● **WORK ITEM**
In the forum post about guitar pickups, what are the unlabeled pads for?

START DOCUMENT EXCERPT

I will remove the images after 24 hours. If there was a decent upload process for posting images here rather than using a second URL, I would not have posted the URL in my blog, which no one reads because there is nothing there.  

Actually this schematic is from J. Donald Tillman not Orman, sorry.

R.G.

Quote from: JohnBlakeArnold on March 05, 2014, 05:52:50 PM
My mistake, I shouldn't have posted. I'll go back to silently lurking and learning.
Don't go getting all passive-aggressive "I'll just sit here and freeze in the dark." on us.  :icon_biggrin:

What Paul was gently trying to tell you is that what you said about "A pickup has intermittent signal so could be considered a capacitor functionally." doesn't make sense electronically, and that there's a gap or mistaken impression in your knowledge that you can get filled in.

A pickup having an intermittent signal does not qualify it for consideration as a capacitor. Capacitors aren't the only things that have intermittent signals. And worse yet, pickups are heavily, heavily inductive; so considering them capacitive leads you way off into the weeds when you start designing around them.

Going back to your original question,
QuoteAre the un-labled pads for a second pick up and do I have them labeled correctly in the graphic?
No, those are where the power is provided for the circuits to operate.

QuoteThis is going in a 3 year-old 99$ Dean Evo to drive a 50ft cord with the original cheapo factory pick-ups.

END DOCUMENT EXCERPT
START DATASET CONTENT

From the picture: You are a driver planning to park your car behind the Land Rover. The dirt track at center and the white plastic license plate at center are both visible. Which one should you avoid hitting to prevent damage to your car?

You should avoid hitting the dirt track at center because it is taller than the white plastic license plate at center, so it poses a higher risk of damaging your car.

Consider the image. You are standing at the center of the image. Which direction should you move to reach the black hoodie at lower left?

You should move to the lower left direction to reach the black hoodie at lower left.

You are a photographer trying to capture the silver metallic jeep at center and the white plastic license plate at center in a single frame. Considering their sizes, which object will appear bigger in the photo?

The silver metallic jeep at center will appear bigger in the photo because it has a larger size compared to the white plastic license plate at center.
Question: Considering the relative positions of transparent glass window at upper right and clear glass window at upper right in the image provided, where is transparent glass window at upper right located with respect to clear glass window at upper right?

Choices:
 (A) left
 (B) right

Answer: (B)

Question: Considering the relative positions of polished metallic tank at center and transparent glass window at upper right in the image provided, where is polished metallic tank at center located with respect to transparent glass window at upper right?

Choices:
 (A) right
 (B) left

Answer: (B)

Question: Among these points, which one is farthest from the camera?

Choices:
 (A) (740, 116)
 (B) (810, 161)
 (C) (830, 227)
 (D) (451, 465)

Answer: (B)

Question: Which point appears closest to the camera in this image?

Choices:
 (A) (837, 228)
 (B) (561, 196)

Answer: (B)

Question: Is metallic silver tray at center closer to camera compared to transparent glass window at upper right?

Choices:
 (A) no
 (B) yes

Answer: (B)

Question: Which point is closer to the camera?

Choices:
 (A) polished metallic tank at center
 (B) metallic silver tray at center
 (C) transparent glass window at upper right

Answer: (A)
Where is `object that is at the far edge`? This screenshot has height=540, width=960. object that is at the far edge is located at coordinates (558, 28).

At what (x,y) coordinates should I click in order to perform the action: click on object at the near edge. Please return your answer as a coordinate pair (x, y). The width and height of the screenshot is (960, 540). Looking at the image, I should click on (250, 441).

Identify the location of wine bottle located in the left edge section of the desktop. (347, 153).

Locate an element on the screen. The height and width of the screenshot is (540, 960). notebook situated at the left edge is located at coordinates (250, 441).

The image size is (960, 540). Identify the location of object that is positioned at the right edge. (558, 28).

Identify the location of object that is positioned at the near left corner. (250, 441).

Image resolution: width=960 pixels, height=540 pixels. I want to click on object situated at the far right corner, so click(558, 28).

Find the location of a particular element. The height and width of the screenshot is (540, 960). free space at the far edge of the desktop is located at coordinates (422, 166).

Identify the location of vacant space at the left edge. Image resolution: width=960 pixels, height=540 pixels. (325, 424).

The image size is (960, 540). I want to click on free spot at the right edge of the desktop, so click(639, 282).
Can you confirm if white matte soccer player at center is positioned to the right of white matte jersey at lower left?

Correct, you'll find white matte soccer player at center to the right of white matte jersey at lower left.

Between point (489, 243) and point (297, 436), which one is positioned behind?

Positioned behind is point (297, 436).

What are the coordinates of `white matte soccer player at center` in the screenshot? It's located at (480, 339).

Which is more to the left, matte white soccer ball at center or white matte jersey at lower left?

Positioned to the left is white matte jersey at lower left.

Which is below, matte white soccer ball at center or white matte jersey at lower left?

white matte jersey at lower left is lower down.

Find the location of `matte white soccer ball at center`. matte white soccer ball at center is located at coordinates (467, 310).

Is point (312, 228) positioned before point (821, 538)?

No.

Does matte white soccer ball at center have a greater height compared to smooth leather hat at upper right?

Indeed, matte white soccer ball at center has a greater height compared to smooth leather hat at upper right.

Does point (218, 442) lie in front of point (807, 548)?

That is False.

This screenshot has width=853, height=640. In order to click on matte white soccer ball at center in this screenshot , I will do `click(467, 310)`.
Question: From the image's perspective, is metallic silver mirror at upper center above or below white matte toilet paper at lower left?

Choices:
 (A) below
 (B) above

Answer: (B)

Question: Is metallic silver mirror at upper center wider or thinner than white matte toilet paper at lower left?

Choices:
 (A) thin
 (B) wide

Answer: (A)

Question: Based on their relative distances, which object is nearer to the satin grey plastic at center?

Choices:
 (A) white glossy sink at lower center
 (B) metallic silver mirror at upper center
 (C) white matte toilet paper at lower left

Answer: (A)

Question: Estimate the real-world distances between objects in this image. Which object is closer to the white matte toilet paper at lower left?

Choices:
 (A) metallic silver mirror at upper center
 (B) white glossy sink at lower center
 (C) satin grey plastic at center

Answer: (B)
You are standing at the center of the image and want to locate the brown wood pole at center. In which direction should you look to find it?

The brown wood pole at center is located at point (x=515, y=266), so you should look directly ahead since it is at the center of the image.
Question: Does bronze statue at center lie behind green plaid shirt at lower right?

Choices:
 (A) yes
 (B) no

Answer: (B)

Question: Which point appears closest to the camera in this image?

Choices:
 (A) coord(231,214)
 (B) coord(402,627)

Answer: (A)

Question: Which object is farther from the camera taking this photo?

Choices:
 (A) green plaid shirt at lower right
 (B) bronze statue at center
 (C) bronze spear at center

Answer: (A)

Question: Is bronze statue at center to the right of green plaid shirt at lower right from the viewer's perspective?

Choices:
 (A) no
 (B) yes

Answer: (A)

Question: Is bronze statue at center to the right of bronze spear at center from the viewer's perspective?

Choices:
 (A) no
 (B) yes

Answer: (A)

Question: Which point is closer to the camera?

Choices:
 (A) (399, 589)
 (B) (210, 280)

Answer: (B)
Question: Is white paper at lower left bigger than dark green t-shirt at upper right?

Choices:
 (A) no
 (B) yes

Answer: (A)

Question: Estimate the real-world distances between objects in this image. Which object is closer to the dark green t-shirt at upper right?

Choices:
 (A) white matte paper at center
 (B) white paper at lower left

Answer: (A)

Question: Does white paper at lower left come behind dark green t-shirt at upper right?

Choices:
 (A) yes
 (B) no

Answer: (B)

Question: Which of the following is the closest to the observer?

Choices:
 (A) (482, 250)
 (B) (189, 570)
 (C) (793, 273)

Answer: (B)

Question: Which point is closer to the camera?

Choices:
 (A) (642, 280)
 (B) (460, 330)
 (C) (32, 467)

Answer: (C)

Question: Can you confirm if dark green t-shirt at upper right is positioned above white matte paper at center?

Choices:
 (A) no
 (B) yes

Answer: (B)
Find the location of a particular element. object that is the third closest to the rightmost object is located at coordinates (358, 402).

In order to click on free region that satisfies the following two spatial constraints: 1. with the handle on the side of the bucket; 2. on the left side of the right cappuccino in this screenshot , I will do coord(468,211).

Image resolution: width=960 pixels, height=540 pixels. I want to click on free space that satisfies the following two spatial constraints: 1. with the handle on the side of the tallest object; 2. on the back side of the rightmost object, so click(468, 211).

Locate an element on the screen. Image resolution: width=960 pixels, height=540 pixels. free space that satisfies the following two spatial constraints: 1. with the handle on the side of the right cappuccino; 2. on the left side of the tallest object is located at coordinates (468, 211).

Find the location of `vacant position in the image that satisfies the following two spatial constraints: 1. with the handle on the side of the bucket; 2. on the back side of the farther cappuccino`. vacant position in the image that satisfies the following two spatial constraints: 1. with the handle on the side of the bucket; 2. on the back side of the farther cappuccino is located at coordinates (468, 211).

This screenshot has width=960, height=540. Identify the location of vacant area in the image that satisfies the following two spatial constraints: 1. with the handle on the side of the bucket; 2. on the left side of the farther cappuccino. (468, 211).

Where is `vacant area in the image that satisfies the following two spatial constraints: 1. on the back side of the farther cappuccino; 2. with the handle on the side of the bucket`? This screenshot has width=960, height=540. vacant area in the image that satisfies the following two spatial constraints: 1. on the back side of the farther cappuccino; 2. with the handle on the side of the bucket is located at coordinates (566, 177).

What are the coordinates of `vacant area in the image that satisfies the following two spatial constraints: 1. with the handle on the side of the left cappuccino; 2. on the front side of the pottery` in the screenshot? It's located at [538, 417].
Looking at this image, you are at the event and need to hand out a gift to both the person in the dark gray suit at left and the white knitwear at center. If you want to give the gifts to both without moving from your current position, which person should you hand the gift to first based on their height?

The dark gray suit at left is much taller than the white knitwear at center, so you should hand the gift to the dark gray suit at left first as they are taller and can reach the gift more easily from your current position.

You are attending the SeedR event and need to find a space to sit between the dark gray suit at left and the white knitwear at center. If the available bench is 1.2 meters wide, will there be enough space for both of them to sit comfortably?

END DATASET CONTENT

● **SOLUTION FOR THIS EXERCISE**
They are where the power is provided for the circuits to operate.